Our land base is a defining feature of Sewanee and represents a strategic and integral part of the educational mission of the University. We seek to promote sustainable land stewardship through strategies of adaptive management that promote and protect ecological values including biodiversity and ecosystem services and the protection of cultural heritage all within the context of a working educational landscape.
The Domain is a landscape of ecological communities draped across an ancient topography. It is the existence of these dynamic, diverse and functioning communities that provide and sustain the ecological services and opportunities that we depend upon at Sewanee, including clean water, clean air, soil productivity, pollination, and places to study, to find recreation and be inspired. The foundation of all management decision-making is to safeguard the long-term sustainability of the Domain’s ecological landscape and to develop policies, protocols, and practices that are in accordance with this principle. Specifically, management decisions are based on our best scientific understanding of the ecological interactions and processes necessary to sustain the composition, structure and function of ecological communities on the Domain. The University is currently developing ecosystem management plans for deer population control and the spread of exotic plant species.

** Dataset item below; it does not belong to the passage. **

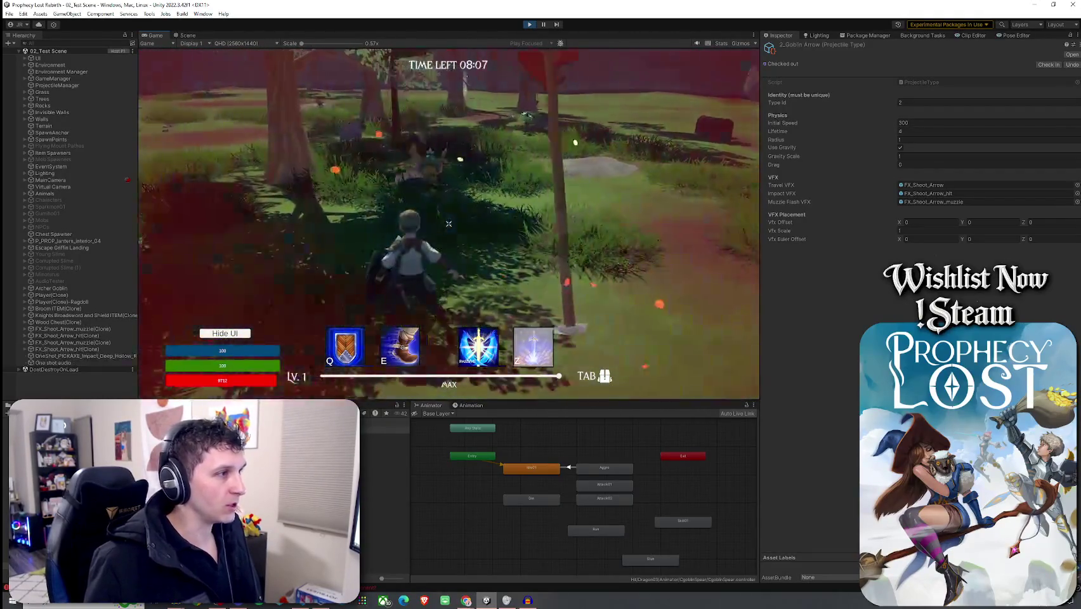
key(w)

The Domain is a landscape reflecting past and present land-use. People have been and will continue to be major drivers of ecological change within this landscape. The study of this human interaction is important to our understanding of history and to the interpretation of the present ecological condition of the Domain. As an educational institution committed to the study of people and the land, the legacies of past land-use can represent important landscape features in need of documentation and stewardship. Such legacies include old homesites, fences, old roads, trash dumps, Native American rock shelters, etc. The King Farm area represents a major assemblage of many of these types of cultural legacies. We have a commitment to the long-term protection of the Domain’s archeological and historical sites.
There are also more recent human land-use signatures such as abandoned fields, small reservoirs, USDA experimental plots, silvicultural treatments etc. that have educational values that may also warrant protection.

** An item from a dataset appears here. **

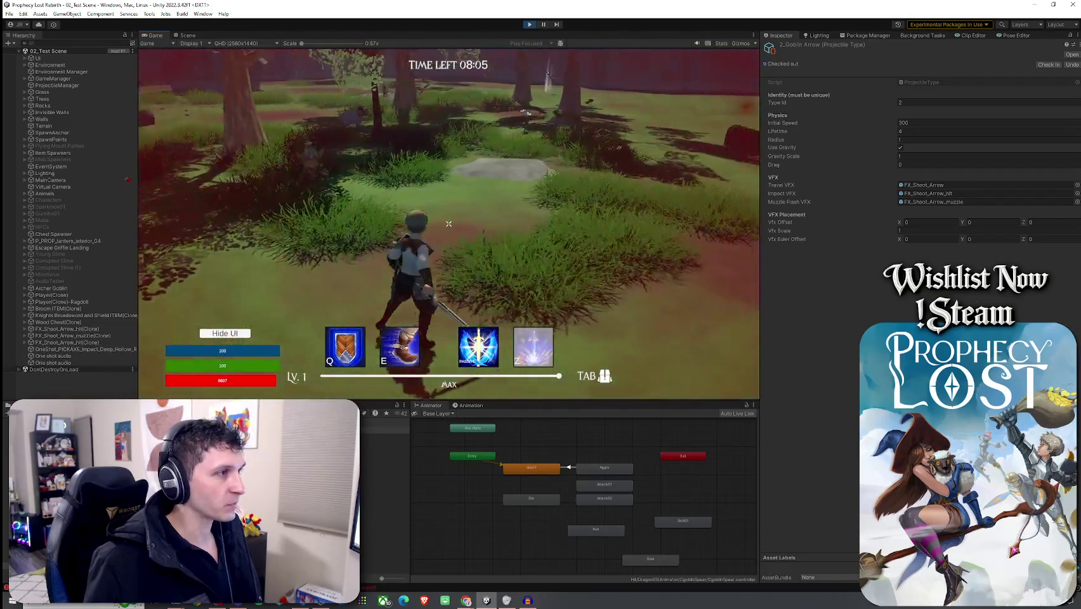
- Drop the Goblin Arrow's Initial Speed to 1 and run forward to test the arrows
click(929, 123)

On the other hand, there are legacies of past land-use that we may not want to conserve, such as those that currently impact the sustainability of ecological communities and their resilience to future change. Examples of these would include fire suppression, predator removal and overabundance of deer, overharvesting of timber, overproliferation of roads, some reservoirs, and the introduction of invasive species. We encourage the scientific study of these human impacts so as to inform management programs of ecological intervention and restoration.
The Domain is a landscape of educational opportunities and benefits. Just as ecological sustainability and the protection of cultural heritage informs management so does the promotion of educational opportunities. As a liberal arts college and a school of theology, we have an institutional mandate to use our land in the mission of educating students. This is the overarching goal for why we own this land. Direct educational opportunities associated with the Domain reflect a variety of interests and needs: including scientific research, forestry demonstration, environmental studies, outdoor lab exercises, recreation, leadership training in environmental stewardship, spiritual reflection and aesthetic appreciation, etc.. The Domain is also the source of our water, where we treat our wastewater, where we are housed, and where we demonstrate to students how to generate food, timber and energy in a more sustainable fashion.
Our biggest challenge in managing land is to accomplish these often conflicting education-related goals while sustaining the integrity of the ecological landscape and being proper stewards of the cultural landscape. We are committed to land management that allows us to optimize the wide diversity of educational opportunities and benefits associated with the Domain. In addition, a critical component to the successful educational use of the Domain is our commitment to ensuring its safe use and access.